To fight this practice, the Reinheitsgebot limited the brewers to using only three ingredients in beer – water, barley and hops. Yeast was not listed in the original law because it had not yet been discovered; it was added to the law later after Louis Pastor documented the part the organism plays in fermenting liquids. The law applies to bottom-fermented or lager beers leaving room for top-fermented German ales like Kolsch and Alt to use other grains.  The law provides for German ales to contain other malted grains including wheat for Weissbier as well as various forms of sugar derived cane or beet and sugar-derived coloring agents.

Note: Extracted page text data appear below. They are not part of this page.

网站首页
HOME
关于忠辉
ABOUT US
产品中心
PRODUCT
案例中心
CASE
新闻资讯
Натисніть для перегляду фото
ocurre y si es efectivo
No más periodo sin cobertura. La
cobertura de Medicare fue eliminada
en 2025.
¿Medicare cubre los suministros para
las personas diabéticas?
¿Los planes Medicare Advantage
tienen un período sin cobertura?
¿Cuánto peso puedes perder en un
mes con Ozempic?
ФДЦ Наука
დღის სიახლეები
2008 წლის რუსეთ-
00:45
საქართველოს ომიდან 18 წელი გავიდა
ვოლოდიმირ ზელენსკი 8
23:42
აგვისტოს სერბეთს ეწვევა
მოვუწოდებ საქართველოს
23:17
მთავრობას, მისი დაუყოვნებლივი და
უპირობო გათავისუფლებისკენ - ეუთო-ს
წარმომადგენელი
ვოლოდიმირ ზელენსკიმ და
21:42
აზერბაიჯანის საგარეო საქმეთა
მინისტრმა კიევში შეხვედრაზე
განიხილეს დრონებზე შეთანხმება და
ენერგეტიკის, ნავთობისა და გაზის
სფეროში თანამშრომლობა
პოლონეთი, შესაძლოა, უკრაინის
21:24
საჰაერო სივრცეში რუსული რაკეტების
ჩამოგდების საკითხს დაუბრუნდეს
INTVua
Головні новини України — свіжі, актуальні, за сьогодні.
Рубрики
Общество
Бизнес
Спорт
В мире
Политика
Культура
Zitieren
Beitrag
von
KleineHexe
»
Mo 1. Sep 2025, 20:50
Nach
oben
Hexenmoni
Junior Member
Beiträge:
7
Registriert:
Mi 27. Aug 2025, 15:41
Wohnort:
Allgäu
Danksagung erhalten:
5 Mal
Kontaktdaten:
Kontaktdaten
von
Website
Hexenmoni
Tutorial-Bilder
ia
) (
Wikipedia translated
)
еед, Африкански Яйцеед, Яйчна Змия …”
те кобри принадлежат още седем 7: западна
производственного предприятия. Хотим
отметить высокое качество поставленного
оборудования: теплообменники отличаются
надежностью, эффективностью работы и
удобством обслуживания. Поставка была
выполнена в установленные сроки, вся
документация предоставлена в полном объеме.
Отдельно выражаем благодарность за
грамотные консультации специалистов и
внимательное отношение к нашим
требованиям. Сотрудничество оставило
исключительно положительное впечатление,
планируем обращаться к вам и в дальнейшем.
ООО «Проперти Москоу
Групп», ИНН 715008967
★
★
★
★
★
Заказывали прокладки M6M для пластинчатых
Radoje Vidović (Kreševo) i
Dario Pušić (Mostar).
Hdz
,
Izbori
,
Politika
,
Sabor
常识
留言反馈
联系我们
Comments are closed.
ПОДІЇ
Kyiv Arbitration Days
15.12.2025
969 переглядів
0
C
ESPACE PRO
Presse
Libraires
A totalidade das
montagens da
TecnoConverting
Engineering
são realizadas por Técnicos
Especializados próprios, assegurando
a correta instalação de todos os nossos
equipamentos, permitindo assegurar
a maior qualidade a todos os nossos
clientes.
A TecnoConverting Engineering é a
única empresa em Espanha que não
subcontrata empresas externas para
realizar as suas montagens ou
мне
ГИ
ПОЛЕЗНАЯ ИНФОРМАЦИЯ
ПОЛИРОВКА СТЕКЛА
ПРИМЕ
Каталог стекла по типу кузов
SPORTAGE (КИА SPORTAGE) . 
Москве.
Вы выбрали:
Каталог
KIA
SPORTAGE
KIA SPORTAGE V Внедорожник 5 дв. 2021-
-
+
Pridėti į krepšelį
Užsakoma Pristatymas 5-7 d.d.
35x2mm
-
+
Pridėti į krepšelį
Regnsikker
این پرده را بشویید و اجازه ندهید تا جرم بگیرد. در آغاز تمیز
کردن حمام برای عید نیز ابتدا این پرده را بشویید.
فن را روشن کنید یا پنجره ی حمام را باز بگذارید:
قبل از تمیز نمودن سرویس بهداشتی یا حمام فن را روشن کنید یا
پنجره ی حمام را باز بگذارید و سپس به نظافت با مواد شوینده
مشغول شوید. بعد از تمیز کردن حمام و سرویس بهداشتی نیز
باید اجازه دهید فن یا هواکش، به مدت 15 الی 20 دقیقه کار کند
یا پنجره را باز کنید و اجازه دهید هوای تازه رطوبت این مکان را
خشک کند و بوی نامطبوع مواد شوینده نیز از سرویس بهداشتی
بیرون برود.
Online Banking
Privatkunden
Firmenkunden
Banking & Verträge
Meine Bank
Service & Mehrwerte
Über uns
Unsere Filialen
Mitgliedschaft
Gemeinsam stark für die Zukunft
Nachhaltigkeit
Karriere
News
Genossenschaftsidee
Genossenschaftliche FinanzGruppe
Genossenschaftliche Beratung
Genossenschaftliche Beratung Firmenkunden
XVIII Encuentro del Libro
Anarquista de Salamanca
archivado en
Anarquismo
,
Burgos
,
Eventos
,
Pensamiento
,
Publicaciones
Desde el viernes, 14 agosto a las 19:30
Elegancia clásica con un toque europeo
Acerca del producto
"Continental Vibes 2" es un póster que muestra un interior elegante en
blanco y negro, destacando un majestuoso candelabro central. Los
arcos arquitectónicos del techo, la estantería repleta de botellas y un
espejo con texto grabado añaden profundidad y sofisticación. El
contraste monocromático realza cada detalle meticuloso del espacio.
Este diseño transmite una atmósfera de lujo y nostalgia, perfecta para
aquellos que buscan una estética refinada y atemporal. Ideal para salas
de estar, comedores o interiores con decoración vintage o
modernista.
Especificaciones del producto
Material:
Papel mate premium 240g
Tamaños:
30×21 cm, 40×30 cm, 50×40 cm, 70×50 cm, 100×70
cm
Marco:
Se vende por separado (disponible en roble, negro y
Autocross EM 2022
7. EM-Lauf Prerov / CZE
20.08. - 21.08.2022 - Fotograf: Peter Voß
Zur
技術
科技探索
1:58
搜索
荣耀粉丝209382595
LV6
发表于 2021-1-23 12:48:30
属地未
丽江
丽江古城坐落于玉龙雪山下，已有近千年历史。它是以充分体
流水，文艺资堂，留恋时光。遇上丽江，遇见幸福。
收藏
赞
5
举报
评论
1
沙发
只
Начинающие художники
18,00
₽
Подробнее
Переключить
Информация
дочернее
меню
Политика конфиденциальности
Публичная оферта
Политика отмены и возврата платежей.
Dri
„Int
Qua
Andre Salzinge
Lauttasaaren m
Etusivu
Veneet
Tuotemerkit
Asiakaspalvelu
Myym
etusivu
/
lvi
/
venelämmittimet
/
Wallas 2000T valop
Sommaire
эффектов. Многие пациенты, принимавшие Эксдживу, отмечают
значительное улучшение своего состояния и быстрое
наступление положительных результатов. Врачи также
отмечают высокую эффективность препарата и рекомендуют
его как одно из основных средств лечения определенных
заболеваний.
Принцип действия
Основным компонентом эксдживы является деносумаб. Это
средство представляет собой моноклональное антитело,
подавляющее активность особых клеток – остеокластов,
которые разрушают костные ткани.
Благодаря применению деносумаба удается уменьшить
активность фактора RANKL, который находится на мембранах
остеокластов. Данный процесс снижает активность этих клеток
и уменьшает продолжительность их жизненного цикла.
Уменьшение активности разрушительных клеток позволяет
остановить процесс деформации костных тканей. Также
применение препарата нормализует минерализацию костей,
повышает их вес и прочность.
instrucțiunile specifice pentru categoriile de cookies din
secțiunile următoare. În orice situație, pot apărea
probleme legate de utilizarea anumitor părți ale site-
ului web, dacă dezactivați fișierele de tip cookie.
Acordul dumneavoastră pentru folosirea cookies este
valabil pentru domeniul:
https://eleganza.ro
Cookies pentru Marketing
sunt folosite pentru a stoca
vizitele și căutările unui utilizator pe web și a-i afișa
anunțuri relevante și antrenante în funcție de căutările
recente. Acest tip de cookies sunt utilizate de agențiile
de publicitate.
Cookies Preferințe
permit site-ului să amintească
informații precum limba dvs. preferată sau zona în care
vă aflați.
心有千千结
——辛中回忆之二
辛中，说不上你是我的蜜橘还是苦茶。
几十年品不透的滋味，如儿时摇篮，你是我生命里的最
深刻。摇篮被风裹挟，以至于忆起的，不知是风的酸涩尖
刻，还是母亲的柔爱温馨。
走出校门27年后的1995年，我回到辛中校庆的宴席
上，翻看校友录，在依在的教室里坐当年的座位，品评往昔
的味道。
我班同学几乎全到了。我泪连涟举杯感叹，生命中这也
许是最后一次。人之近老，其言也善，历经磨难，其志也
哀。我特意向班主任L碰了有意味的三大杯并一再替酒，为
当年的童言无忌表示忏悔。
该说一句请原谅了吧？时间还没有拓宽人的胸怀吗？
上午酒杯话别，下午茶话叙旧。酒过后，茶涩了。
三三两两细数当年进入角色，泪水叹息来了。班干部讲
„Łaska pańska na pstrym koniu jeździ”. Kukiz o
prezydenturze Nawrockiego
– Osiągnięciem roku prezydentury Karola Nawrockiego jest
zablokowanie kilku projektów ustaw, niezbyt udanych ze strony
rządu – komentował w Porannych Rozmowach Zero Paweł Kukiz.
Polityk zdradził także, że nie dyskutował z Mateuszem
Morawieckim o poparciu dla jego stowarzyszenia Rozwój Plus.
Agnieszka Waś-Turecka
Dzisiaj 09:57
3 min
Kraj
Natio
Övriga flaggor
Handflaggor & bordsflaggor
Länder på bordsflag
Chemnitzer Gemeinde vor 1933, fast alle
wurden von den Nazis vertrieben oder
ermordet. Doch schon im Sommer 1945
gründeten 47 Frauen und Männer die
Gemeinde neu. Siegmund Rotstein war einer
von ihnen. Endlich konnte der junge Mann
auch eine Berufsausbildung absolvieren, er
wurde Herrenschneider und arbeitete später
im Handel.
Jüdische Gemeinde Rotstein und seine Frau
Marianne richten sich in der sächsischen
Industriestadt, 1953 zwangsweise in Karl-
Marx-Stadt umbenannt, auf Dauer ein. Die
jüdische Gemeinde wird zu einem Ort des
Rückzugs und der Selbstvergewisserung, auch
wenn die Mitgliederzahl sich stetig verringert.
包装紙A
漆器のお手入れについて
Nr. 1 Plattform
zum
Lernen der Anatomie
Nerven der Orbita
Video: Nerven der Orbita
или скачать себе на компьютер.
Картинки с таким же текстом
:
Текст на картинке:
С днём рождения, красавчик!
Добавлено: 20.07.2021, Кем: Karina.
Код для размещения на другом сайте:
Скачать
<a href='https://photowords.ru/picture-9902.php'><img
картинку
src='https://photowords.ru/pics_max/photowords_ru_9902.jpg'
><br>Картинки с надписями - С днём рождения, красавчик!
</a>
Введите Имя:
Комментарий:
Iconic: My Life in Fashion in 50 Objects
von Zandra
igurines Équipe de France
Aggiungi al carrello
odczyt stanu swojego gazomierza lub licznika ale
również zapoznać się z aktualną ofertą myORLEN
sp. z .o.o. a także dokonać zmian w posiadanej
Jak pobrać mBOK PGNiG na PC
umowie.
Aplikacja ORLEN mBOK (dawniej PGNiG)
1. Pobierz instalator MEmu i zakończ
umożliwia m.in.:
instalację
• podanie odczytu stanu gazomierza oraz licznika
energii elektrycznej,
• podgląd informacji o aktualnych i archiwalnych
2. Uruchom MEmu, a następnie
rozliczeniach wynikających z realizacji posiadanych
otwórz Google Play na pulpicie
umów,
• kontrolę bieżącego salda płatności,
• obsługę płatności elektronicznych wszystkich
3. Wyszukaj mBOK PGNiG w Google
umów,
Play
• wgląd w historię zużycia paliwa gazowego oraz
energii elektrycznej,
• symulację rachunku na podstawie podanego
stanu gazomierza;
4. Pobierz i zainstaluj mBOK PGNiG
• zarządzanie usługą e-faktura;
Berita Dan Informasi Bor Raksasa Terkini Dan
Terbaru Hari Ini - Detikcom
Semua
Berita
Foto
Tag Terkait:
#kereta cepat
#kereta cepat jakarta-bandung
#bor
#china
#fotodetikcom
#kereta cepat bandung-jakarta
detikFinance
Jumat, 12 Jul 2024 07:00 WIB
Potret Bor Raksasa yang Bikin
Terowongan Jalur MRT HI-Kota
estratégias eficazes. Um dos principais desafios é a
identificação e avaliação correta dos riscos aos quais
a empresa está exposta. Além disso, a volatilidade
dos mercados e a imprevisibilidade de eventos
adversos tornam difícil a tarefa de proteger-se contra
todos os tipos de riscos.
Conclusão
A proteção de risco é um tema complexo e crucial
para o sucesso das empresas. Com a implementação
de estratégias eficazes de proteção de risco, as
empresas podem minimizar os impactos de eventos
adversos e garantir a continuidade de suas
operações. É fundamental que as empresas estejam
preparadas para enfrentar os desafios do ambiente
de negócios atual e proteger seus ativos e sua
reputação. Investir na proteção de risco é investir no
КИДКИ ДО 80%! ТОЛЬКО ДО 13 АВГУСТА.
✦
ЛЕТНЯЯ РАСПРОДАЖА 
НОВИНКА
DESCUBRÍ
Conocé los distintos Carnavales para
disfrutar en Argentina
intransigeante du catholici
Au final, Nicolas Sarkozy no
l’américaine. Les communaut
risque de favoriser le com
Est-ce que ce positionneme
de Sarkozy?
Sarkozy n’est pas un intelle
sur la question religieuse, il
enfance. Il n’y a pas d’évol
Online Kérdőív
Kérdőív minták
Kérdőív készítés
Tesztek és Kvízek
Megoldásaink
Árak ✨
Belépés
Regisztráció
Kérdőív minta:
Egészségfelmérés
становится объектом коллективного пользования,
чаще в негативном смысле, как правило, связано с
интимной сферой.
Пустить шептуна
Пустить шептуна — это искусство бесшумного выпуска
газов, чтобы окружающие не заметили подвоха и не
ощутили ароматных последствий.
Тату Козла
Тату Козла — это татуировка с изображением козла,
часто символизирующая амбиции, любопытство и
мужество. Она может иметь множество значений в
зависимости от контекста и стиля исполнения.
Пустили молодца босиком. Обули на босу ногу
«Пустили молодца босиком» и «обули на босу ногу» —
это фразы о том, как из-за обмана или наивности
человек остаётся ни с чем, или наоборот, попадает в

Chemicals or other processed compounds were still expressly forbidden.

Over the centuries, the law stood the test of time and, though it was struck down by the European Court in 1987 as a restraint of free trade, many German breweries still proudly follow the law. These traditional breweries proudly announce on their labels that they still adhere to the purity law and have no intention of wavering.

At 500-years-old, the Reinheitsgebot stands as the world’s oldest consumer protection law. It is a testament to how a law once thought to be constraining actually served to spark creativity and innovation. Today, there are scores of German beer styles that adhere to the law in a dizzying array of strengths and flavors. More than enough to keep beer-lovers busy tasting the many brews still conforming to the law.